Analyzing your tables
Minimize costs and maximize query performance by gaining more insights into your tables, including which tables are frequently or infrequently accessed, with the Cloudera Observability Metastore Analytics feature. By understanding your tables and their metadata, such as a table’s data volume or how often a query accesses a table, helps you troubleshoot, make informed decisions about your data, and ensures that your table data is in accordance with your Storage Policy.
The Cloudera Observability Metastore Analytics feature, collects and filters the Hive Metastore
(HMS) metadata into meaningful views of your tables, including which tables are hot (high
frequency of access) and which tables are cold (little or no frequency of access).
The Cloudera Observability Metastore Analytics feature displays information that enables you
to:
- Identify and track sudden table changes, such as a table’s data size, the number of partitions, or the number of rows that may impact the processing of your queries.
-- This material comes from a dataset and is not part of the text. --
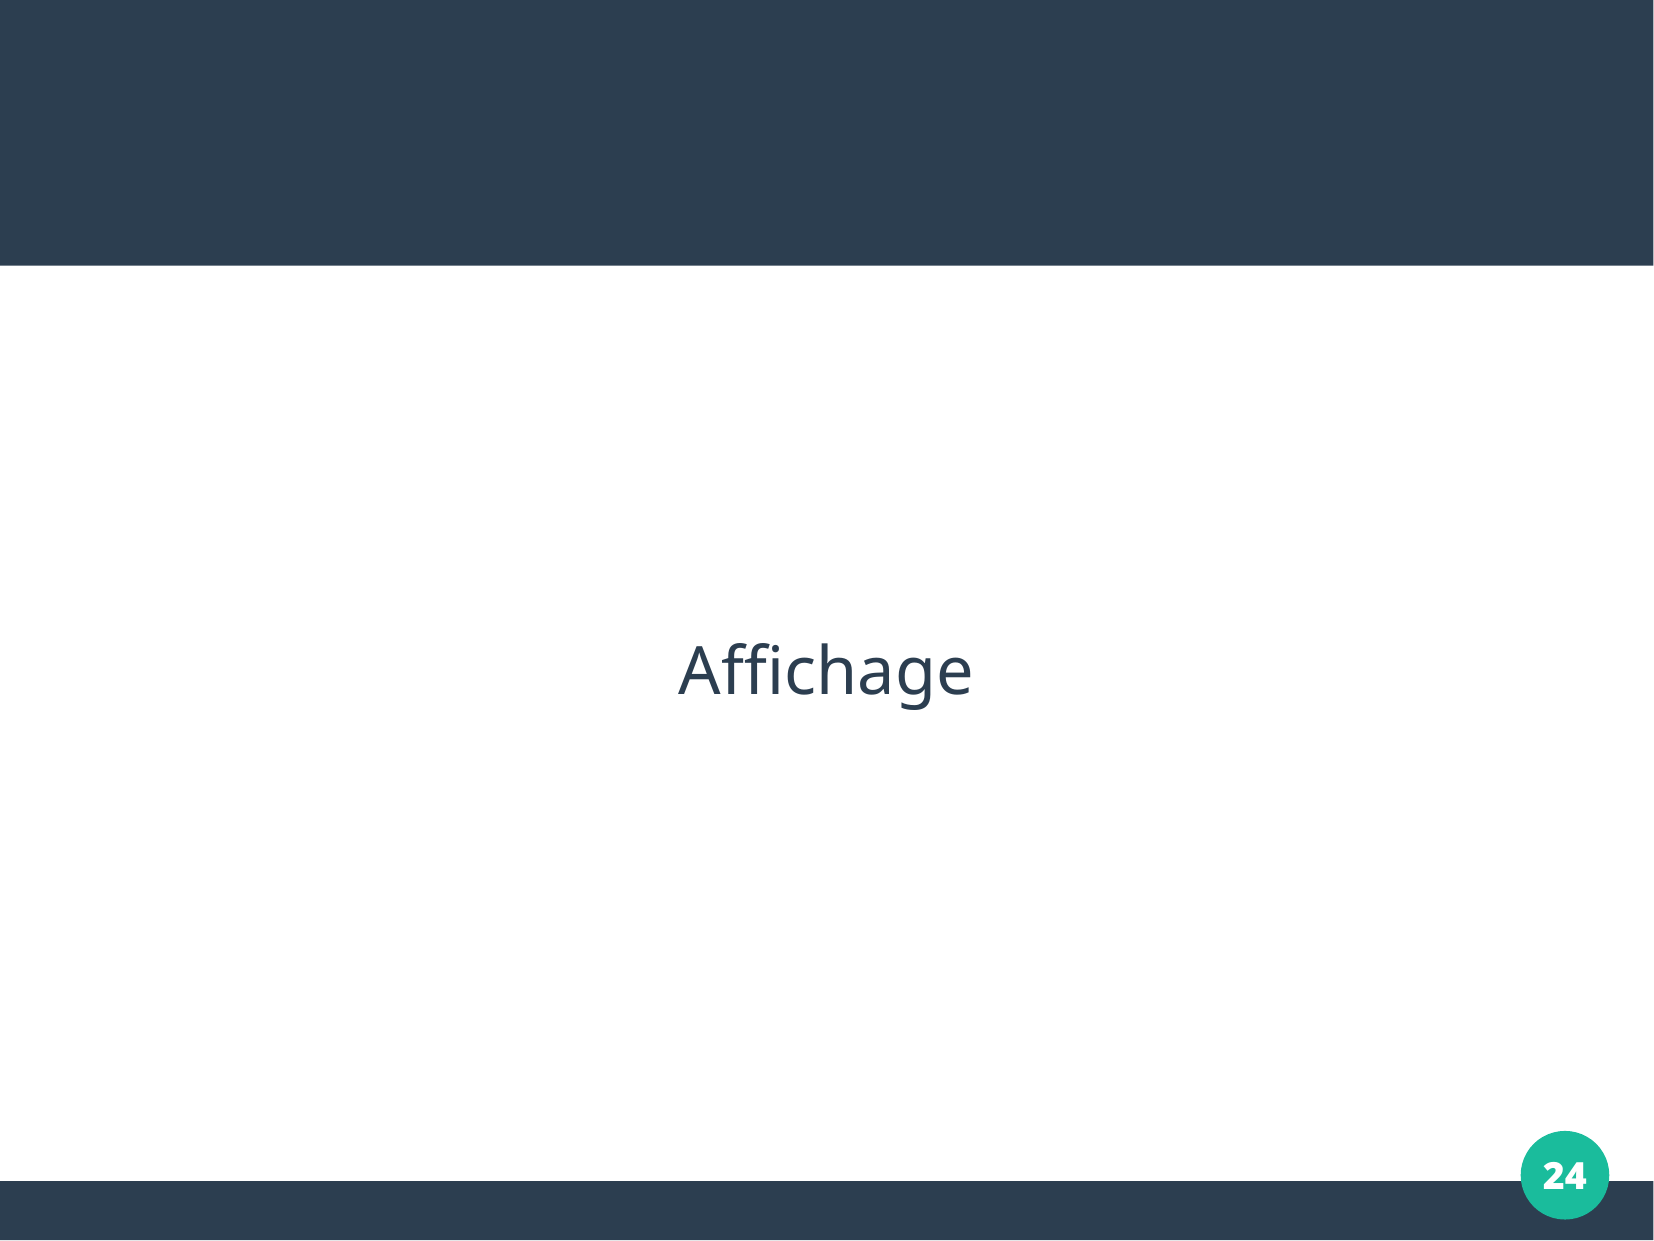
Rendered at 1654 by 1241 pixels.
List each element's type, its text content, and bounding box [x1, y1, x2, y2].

The HMS Extract, which is updated daily, lists the details about each table available in your system regardless of whether they have been queried or not. It includes the table's configurations and if enabled the table's statistics, as well as size related information, such as the table's volume, the number of partitions, and the number of rows.
- View and analyze the most frequently accessed tables from the Data Temperature's Hot Tables chart widget on the environment's Cluster Summary page. With this information you can decide which tables should be moved to performance-efficient storage, such as an SSD that can improve a query's performance due to its fast processing speed, especially queries that access large amounts of data.
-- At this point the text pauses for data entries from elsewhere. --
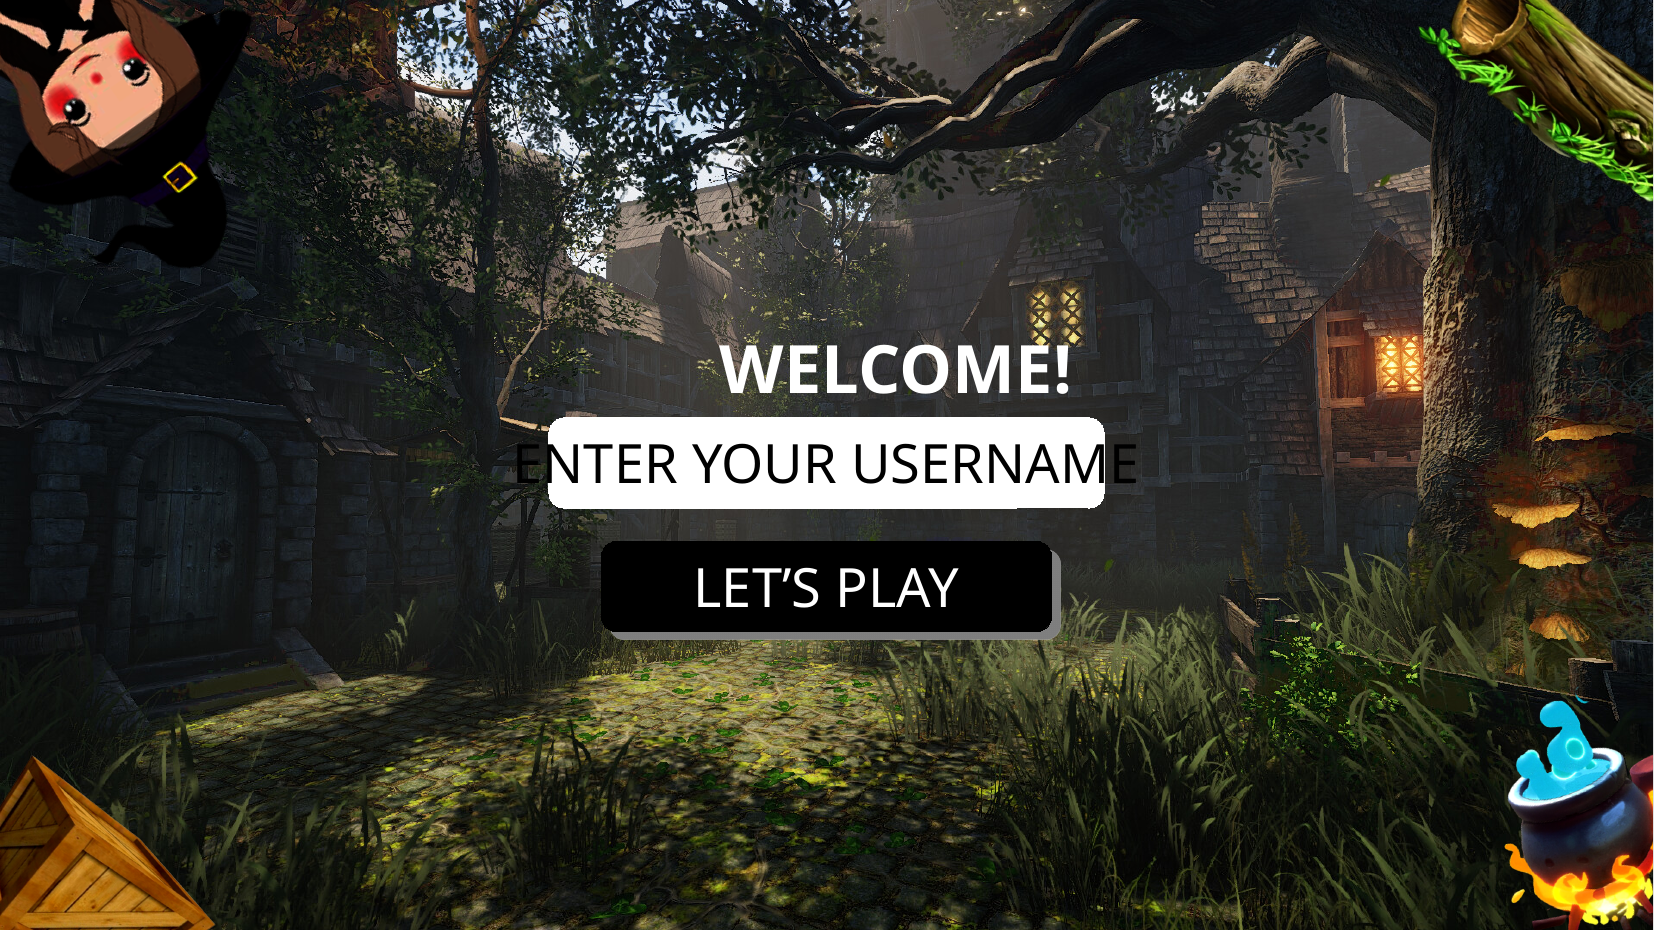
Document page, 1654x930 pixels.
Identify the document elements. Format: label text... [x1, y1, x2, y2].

text_box LET’S PLAY [601, 541, 1052, 632]
text_box WELCOME! [705, 315, 981, 411]
picture [0, 0, 1654, 930]
text_box ENTER YOUR USERNAME [548, 417, 1105, 509]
- View and analyze the least frequently accessed tables from the Data Temperature's Cold Tables chart widget on the environment's Cluster Summary page. With this information you can decide which tables should be purged or moved to cost-efficient storage, which will save platform costs.
- Analyze and troubleshoot inefficiencies within your tables, such as the wrong table type or storage format. The HMS Tables view and the Table Details panel display details about each table within your system, such as the table’s location, database, column names, and properties.
- Identify tables that contain huge amounts of data. With this information you can decide if partitioning is required or if more partitioning is required, which improves query performance and costs by reducing the amount of data that has to be retrieved, manipulated, and outputted, as well as making your tables easier to manage.